Already, two politicians have expressed interest in running: U.S. National Security Advisor for the Obama administration Susan Rice and Speaker of the Maine House of Representatives Sara Gideon. On Twitter, both hinted they’d be interested in opposing Collins in 2020. Now either one could start with millions in her war chest.
“Senator Collins votes NO on Kavanaugh and you will not be charged, and no money will go to fund her future opponent,” the fundraiser’s website reads. “Senator Collins votes YES on Kavanaugh and your pledge will go to her opponent’s campaign, once that opponent has been identified.”
Local Maine groups and activist Ady Barkan launched the fundraiser on Crowdpac in August and so far have raised $2.9 million. Organizers surpassed their original goal of $2 million after Collins announced on Friday she’d vote to confirm Kavanaugh, saying she didn’t believe Dr. Christine Blasey Ford was sexually assaulted by him, and that she believes the soon-to-be Supreme Court justice won’t overturn Roe v. Wade.
Crowdpac’s website even crashed during Collins’ 40-minute speech.
“I’m disheartened. And I’m ready to defeat her,” Mainers for Accountable Leadership’s director Marie Follayttar Smith told ThinkProgress after Collins announced she’d stand by President Donald Trump’s nomination.
In addition to organizing this fundraiser, Follayttar Smith and other activists visited Collins’ offices in Washington D.C. and Portland, Maine, urging the senator to oppose Kavanaugh. They delivered over 3,000 letters and risked arrest as they stage sit-ins. They even launched a fundraiser for Sen. Chuck Grassley’s (R-IA) future opponent; however, it hasn’t performed as well as Collins’.
The president has spread conspiracy theories about these organizers, saying on Twitter that George Soros paid the protesters.
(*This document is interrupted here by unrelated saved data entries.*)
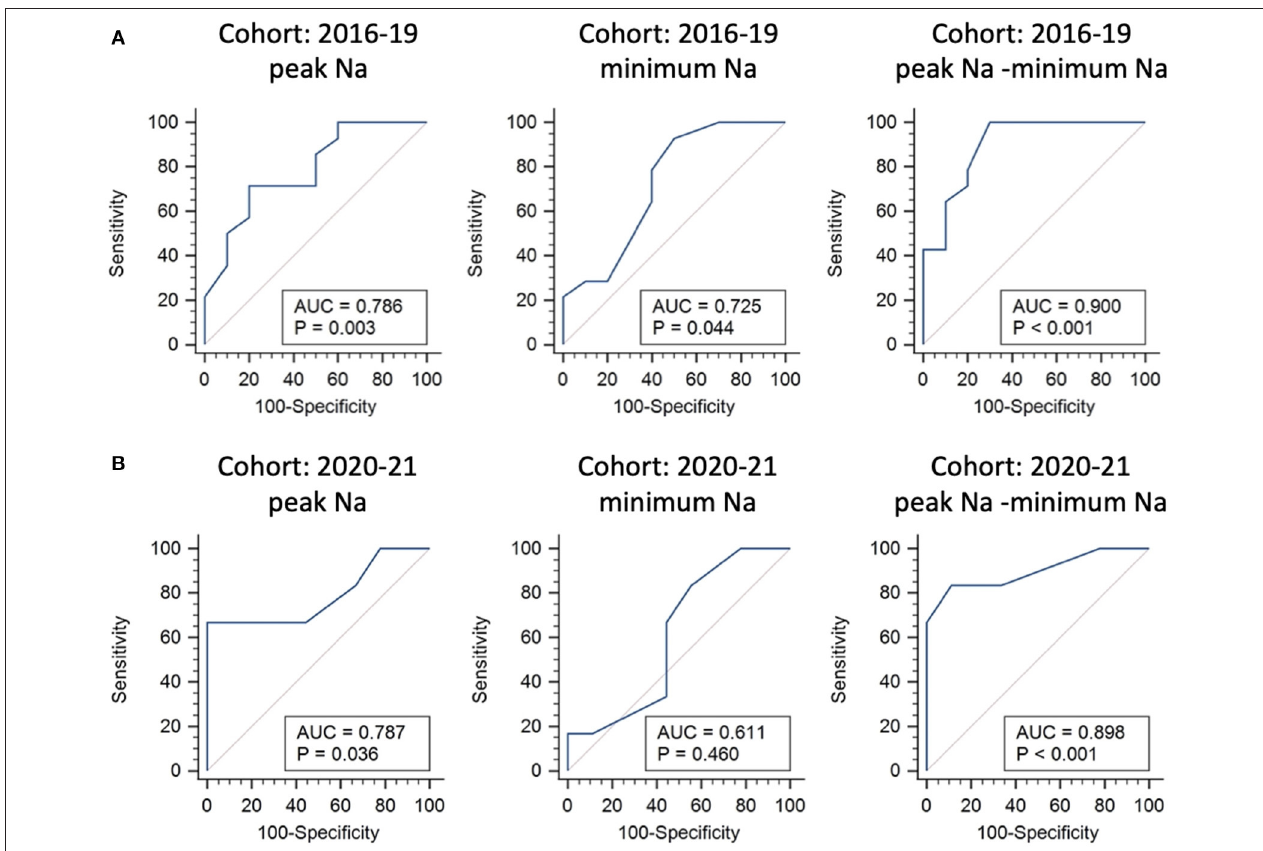
FIGURE 2 | Internal and external validations for predictors of requiring desmopressin prescription after hospital discharge following endonasal endoscopic approach. Receiver operating characteristic curve analysis using the 2016–2019 cohort for internal validation (A) and 2020–2021 cohort for external validation (B) .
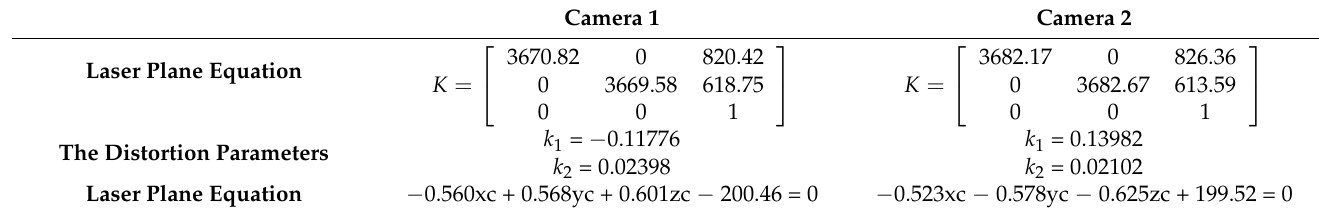
Figure 13. The extrinsic parameters and the fitting laser plane (red) in the second experiment. Table 2. The calibration results are displayed in experiment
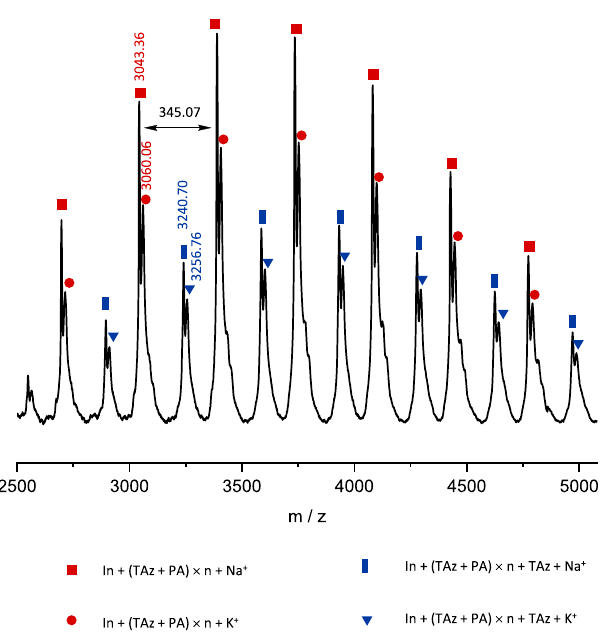
Fig. 5 MALDI-ToF characterization. MALDI-ToF MS spectrum of the fi rst- stage copolymer poly(TAz- alt -PA).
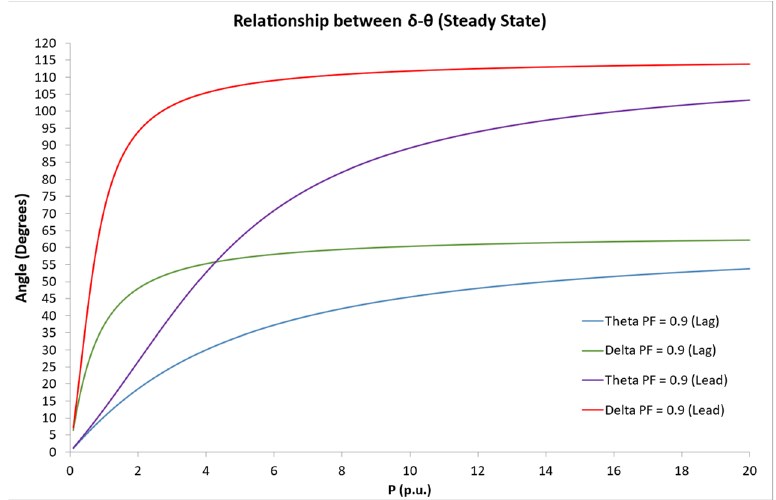
Figure 5. Relationship between δ and θ for different load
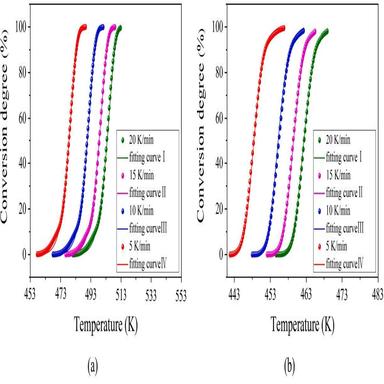
Experimental data and curve fitting results obtained through non-linear regression investigation for the decomposition of compounds 2 and 3.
And Senate Majority Leader Mitch McConnell has repeatedly condemned them, calling them the “mob.” But these activists aren’t caricatures; in fact, many are sexual assault survivors, including Follayttar Smith.
They’ve shared their stories with senators — many for the first time — because they don’t believe a man who may have sexually assaulted three women should be confirmed to the country’s highest court.
It’s all but certain that Kavanaugh will be the next Supreme Court justice now that Collins and Sen. Joe Manchin (D-WV) have said they will vote to confirm him on Saturday.
But Collins should expect some political fallout for her vote, various Portland residents told ThinkProgress when this reporter visited — including Sarah Skillin Woodard of Emerge Maine, a training program for Democratic women candidates statewide.
Skillin Woodard worked on the Shenna Bellows campaign in 2014; the former executive director of the American Civil Liberties Union (ACLU) of Maine lost then but Collins’ vote for Kavanaugh and the state’s new ranked choice voting system could result in an incumbent upset.
“I think for the first time in many, many years, she is going to be vulnerable,” she told ThinkProgress earlier this week.